Despite the slowdown in the Indian economy, India added 34 new billionaires to Hurun Global Rich List of 2020. As astonishing as this sounds these HNIs haven’t become wealthy overnight. Wealth creation and its preservation take considerable effort and time. In our pursuit of wealth accumulation, we are often hasty and negligent in choosing the right investment avenues that suit our needs. This careless attitude and the need for quick results or gains often tend to hamper wealth creation.
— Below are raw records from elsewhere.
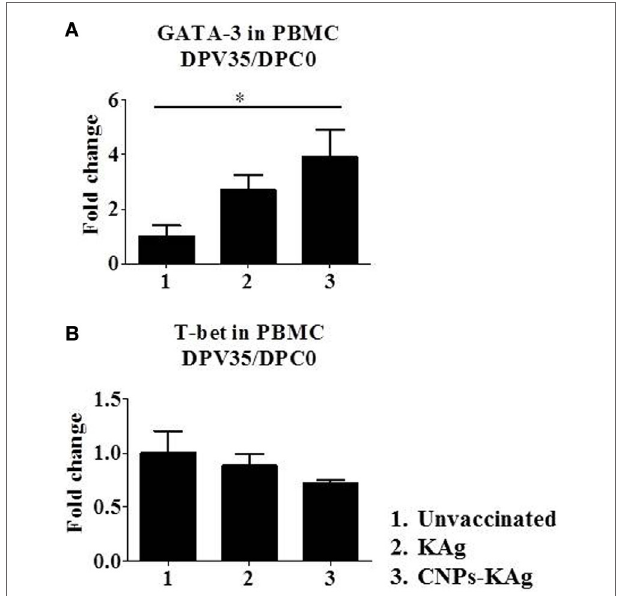
FigUre 4 | Expression of T helper 1 (Th1) and T helper 2 (Th2) response inducing specific transcription factors after prime-boost vaccination in pigs. The expression of (a) Th2 transcription factor GATA-3 and (B) Th1 transcription factor T-bet in peripheral blood mononuclear cells of pigs at day post-vaccination (DPV) 35/day post-challenge (DPC) 0 were determined by quantitative reverse transcription PCR (qRT-PCR). Data represent the mean value of three to five pigs ± SEM. Statistical analysis was carried out using Kruskal–Wallis test followed by Dunn’s post hoc test. Asterisk refers to the statistical significant difference between the indicated two pig groups. * p <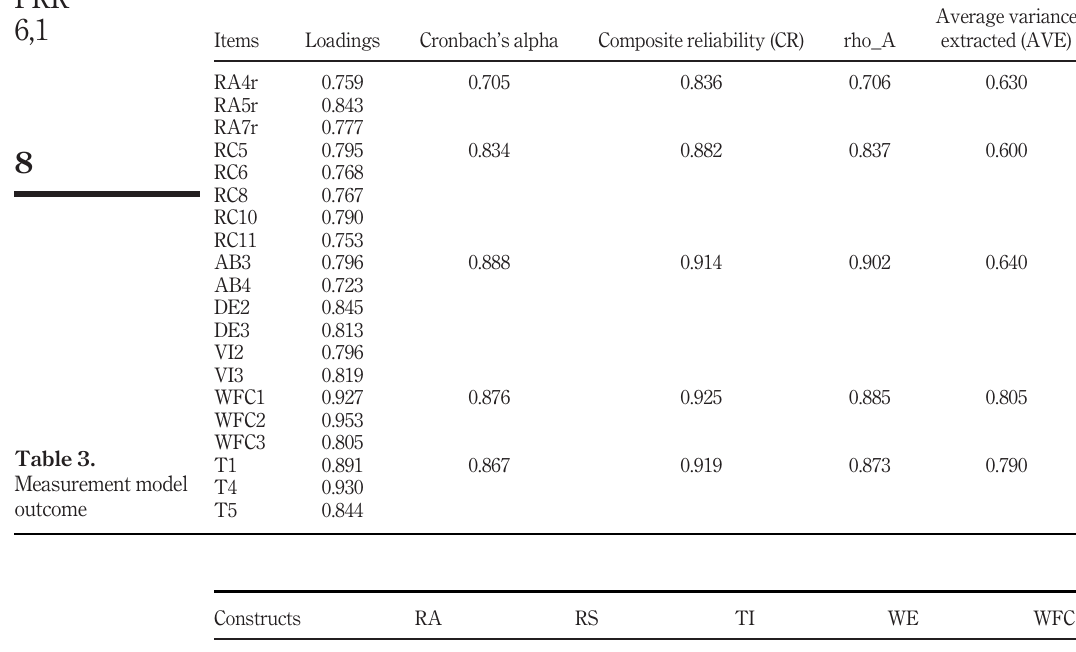
Table 4. Fornell Larcker test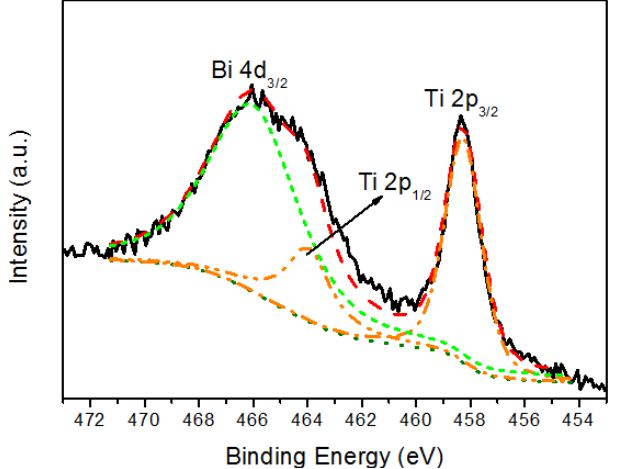
Figure 4. Ti 2p XPS spectrum recorded from the coating.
On the flip side, an extremely conservative attitude towards money matters too can considerably affect your returns setting you back by many moons. In the investment world risk and reward are inextricably entwined. No investment provides high returns without a certain level of risk involved. The right question here is to ask yourself how much risk you are willing to take, making risk assessment an absolute priority before you begin investing, a step which investors often overlook.
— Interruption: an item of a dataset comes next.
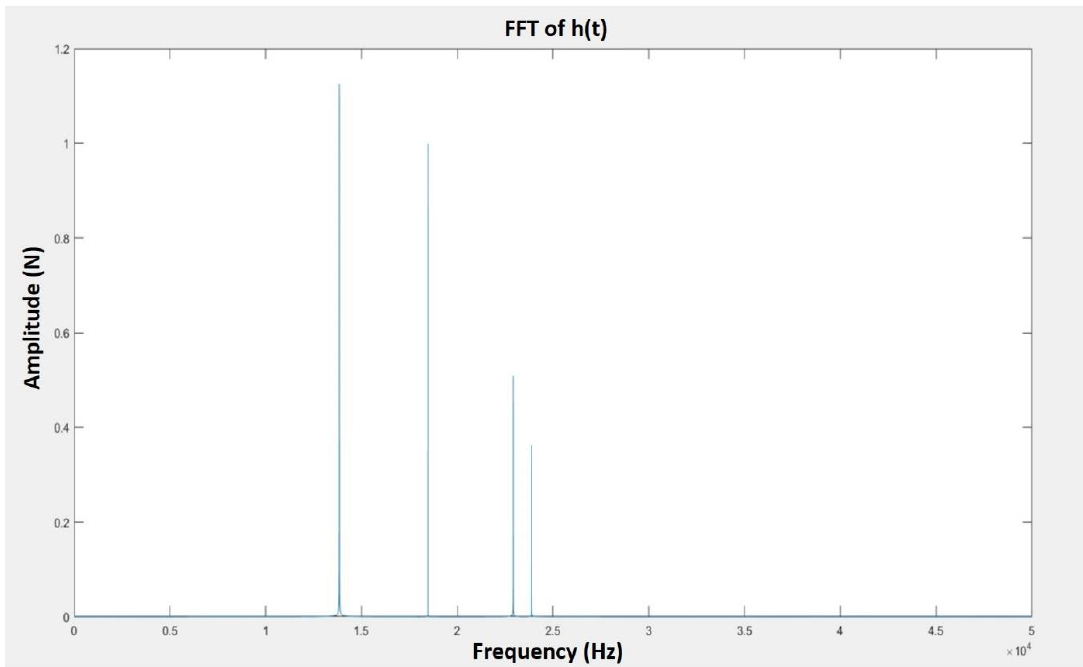
Figure 5. The FFT of the proposed impact pendulum model with the two vibration systems.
Let’s run through some common mistakes that investors commonly make on their journey to wealth creation:

  1. Winging it – The lack of preparation and planning is a major reason for pitfalls in investing. Without the presence of a plan, the objective is unclear and leads to a haphazard accumulation of assets with unpredictable outcomes and gains.
  2. Financial myopia – A myopic vision for wealth creation culminates from our need for instant gratification. This near-sightedness causes investors to overvalue today’s rewards with disregard to its price tomorrow resulting in the accumulation of laggards in your portfolio.
  3. Zero insight – Investors often follow the noise in the market or an acquaintance’s investment advice to invest in a trending asset. Their lack of insight, judgement, and research could land them with investments that do not match their goals, investment strategy, or risk appetite.
  4. Debt first – A clear understanding of your debts and the ability to decipher which is depriving you of possible gains is essential. Home and car loans are comparatively easier to pay off but the benefits of its pre-payment will not surpass the losses in defaulting a credit card payment which has a much higher rate of interest.
  5. Backup plan – Most investors fail to manage their wealth effectively especially when emergencies arrive. Businessmen often tend to avoid insurances due to high premiums, but a single catastrophe can put them out of business for life. The same goes for individuals who lack life or health insurance.
  6. Times of need – An emergency corpus is only for emergencies and is usually parked in easily accessible investment instruments. Unfortunately, the ease of accessibility makes it more susceptible to use for unnecessary expenditure, inevitably depleting the corpus and defeating its purpose.
  7. Concentrated portfolio – The lack of diversification in assets can cause the portfolio to be lopsided and open to sector risks or market risks in case of extreme volatility. Exposure to a single asset type with high correlations is a gamble. Investors must diversify their investments across asset classes, sub-asset classes, sectors, and even geographies for the best results.

Investing is serious business, you should not risk it all on a game of toss and pitch. To ensure you make your money work for you, you must tread the route of investing with caution and avoid any knee-jerk reactions to the noise around you. Better still consult an advisor you trust to handle your wealth prudently and diligently to ensure you stay the course and reach your set financial goals.